Avec la décision d’assassiner Olivier, les plus hauts responsables de la NSS viennent d’infliger une injustice irrémédiable à ma famille. Le geste qui sera posé très bientôt par le Lieutenant Pascal Nzabilinda d’ôter le dernier souffle à Olivier-kumumaramo umwuka selon le vocable précis prononcé dans les divers de la fameuse réunion- relève d’un crime d’État duquel nul ne pourra plaider l’ignorance lorsque sonnera enfin l’heure des comptes devant un tribunal libre, juste et équitable.

Que toute la bande d’assassins de mon cousin commence à préparer sa défense car tôt ou tard, au Rwanda ou ailleurs devant des juridictions étrangères ou internationales, ils auront à répondre de leurs actes.

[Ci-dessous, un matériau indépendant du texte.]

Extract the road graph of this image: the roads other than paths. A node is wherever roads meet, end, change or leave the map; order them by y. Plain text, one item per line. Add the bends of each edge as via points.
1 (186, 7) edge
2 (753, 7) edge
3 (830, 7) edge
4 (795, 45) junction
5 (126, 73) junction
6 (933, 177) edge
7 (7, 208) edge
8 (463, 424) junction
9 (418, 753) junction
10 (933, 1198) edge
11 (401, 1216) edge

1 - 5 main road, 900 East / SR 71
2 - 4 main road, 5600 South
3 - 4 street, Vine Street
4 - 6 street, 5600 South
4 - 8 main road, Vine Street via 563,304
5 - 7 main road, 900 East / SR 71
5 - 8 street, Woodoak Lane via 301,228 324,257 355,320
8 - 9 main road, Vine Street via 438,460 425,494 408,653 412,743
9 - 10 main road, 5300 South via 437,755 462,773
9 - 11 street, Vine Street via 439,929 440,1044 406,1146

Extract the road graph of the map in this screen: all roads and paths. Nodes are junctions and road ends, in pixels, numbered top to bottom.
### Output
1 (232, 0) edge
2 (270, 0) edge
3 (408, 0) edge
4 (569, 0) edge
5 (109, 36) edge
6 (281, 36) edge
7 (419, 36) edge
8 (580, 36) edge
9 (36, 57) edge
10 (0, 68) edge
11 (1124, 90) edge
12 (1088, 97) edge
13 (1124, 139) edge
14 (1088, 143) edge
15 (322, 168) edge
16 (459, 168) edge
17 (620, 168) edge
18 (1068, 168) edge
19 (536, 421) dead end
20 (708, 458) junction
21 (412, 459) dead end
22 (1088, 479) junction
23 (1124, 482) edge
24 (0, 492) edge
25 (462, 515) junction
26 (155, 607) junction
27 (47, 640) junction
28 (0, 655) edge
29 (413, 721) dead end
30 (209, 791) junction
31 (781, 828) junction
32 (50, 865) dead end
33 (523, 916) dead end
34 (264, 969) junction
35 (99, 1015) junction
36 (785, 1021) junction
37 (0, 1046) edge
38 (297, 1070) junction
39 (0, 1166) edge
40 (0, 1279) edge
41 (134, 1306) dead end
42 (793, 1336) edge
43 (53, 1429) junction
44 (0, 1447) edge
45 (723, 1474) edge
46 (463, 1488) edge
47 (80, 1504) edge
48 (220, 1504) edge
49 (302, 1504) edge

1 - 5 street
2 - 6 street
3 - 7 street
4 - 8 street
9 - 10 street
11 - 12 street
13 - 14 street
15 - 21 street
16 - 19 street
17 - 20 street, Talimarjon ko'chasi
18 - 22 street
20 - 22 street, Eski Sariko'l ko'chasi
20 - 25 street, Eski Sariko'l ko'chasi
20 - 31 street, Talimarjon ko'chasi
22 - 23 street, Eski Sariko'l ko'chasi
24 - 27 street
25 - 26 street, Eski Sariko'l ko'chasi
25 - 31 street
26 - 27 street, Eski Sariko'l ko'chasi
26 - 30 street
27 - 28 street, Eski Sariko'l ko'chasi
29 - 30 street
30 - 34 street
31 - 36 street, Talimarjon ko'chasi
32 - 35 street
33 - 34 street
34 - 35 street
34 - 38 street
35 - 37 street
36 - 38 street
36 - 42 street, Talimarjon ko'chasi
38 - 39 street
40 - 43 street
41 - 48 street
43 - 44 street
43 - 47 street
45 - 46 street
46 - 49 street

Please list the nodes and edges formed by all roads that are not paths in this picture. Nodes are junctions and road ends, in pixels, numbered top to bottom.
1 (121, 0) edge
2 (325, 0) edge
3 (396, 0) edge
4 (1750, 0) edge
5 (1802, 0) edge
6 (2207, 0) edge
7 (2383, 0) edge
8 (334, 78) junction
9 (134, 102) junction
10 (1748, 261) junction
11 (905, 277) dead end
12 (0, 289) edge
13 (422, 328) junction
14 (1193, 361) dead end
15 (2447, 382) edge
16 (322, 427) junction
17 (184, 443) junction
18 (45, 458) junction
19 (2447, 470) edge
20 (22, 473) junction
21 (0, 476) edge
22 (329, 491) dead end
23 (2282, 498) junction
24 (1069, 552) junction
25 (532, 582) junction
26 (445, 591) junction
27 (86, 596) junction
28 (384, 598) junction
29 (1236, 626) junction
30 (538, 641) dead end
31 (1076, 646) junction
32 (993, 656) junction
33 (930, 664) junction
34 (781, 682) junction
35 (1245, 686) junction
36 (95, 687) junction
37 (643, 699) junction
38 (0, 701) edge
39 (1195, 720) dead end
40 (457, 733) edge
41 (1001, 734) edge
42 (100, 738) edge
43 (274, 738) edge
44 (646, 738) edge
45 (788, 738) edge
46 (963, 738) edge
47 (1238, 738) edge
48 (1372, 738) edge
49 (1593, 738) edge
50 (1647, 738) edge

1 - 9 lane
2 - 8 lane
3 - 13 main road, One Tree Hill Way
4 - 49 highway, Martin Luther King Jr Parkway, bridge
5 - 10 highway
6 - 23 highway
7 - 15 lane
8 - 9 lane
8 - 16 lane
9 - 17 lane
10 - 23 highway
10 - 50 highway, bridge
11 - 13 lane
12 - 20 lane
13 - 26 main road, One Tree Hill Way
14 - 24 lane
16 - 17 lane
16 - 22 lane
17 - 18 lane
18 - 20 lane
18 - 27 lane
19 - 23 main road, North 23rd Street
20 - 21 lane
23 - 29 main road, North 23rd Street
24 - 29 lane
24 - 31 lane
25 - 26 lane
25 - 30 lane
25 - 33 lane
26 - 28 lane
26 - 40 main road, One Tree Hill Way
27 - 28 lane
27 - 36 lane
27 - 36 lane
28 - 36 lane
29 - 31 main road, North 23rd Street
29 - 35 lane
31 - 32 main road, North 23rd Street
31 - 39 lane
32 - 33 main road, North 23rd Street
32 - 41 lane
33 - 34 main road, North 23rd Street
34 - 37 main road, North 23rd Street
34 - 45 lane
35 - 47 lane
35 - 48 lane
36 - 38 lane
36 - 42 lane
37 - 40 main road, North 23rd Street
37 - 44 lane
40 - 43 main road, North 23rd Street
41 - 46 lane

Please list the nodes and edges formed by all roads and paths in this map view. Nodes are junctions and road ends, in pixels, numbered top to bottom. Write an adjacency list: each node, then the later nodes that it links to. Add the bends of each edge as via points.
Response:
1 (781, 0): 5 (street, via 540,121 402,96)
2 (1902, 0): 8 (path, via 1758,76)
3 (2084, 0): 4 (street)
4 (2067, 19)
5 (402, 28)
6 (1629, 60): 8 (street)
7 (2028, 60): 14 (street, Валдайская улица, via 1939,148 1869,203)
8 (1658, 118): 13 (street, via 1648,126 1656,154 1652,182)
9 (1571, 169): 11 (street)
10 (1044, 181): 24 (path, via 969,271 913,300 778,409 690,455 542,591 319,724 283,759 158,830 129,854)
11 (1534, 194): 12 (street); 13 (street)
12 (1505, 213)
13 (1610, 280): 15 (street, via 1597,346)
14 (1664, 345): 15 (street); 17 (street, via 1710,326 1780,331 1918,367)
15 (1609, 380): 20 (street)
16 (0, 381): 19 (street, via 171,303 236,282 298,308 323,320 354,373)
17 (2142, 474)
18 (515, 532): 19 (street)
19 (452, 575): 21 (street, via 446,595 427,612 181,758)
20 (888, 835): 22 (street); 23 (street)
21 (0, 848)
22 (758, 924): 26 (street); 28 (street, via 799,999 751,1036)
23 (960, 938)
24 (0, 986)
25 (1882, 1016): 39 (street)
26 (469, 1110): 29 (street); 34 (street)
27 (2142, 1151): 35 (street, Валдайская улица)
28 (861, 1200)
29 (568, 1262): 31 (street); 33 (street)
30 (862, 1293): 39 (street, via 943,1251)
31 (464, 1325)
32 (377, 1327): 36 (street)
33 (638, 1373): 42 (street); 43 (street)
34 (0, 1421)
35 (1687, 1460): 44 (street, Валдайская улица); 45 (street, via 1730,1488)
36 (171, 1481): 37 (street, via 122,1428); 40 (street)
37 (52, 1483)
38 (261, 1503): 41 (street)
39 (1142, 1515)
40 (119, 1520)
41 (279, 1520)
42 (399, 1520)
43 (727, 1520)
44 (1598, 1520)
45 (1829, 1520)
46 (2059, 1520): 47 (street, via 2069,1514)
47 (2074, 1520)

Dès son kidnapping le 9 février 2014 à Kigali, Olivier Maniliho a été sauvagement torturé à Gikondo « Kwa Gacinya » en présence de Dan Munyuza qui en assurait la supervision puis à Nyarutarama dans une maison appartenant au Général Kayumba Nyamwasa avant d’être transféré à Kami où la victime a été placée sous l’autorité du Lt-Col Franco Rutagengwa qui a multiplié les sévices.

Mes remerciements à tous ceux et celles qui sont intervenus en sa faveur même si sans succès et à ceux et celles qui n’ont cessé de m’informer des différents endroits où mon cousin a été successivement détenu et torturé.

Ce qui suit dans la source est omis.